++++ Extracted records
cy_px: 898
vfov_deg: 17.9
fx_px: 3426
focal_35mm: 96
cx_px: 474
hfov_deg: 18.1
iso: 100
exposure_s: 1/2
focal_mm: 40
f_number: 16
++++++++
++++ Extracted records
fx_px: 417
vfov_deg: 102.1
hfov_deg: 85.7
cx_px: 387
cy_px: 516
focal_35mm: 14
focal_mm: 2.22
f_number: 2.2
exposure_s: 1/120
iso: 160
++++++++
++++ Extracted records
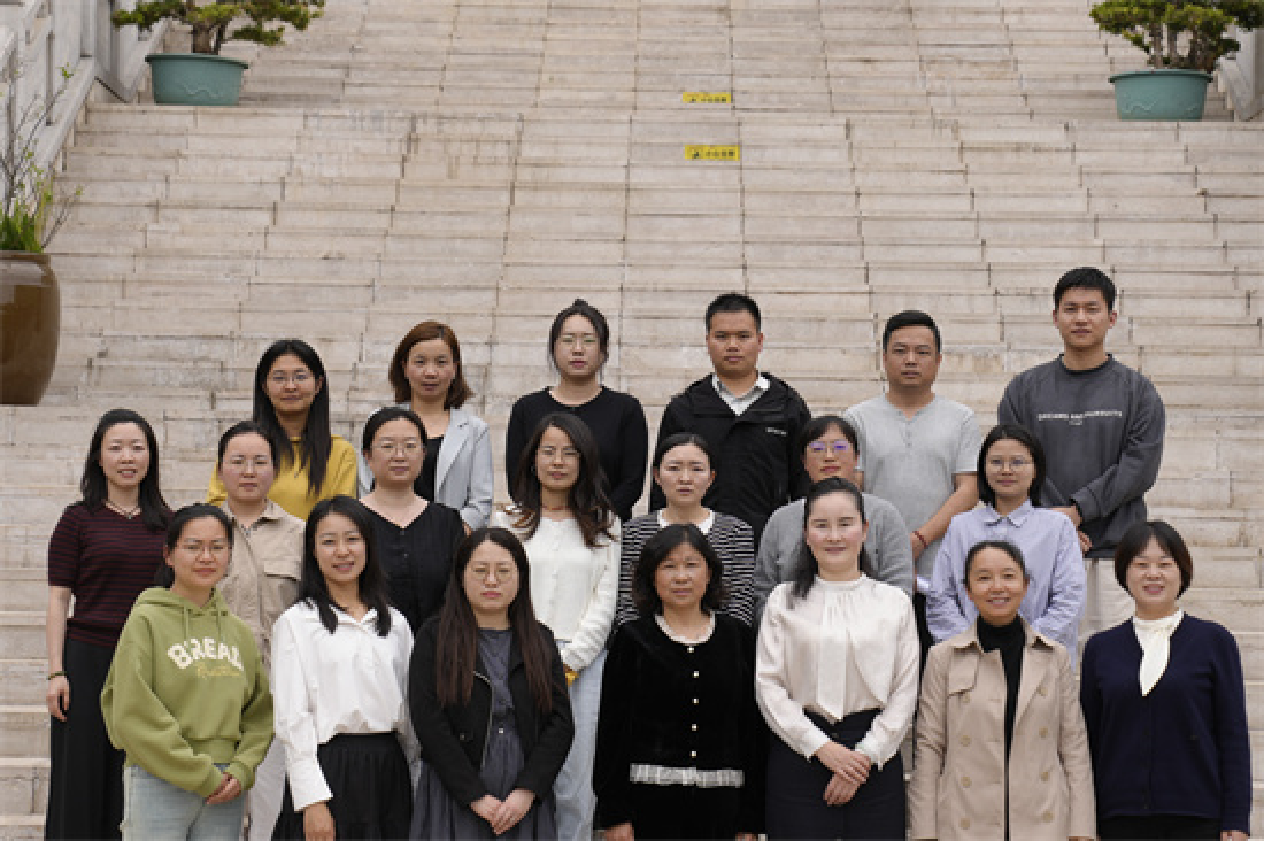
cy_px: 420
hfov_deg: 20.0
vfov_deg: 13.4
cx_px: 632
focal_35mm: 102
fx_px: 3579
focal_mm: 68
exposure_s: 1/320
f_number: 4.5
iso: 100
++++++++
**Exercise directions:**
Give back, word for word, only the lines above from the line holding "focal_35mm: 96" to the line holding "f_number: 16", both included.

**Response to the task:**
focal_35mm: 96
cx_px: 474
hfov_deg: 18.1
iso: 100
exposure_s: 1/2
focal_mm: 40
f_number: 16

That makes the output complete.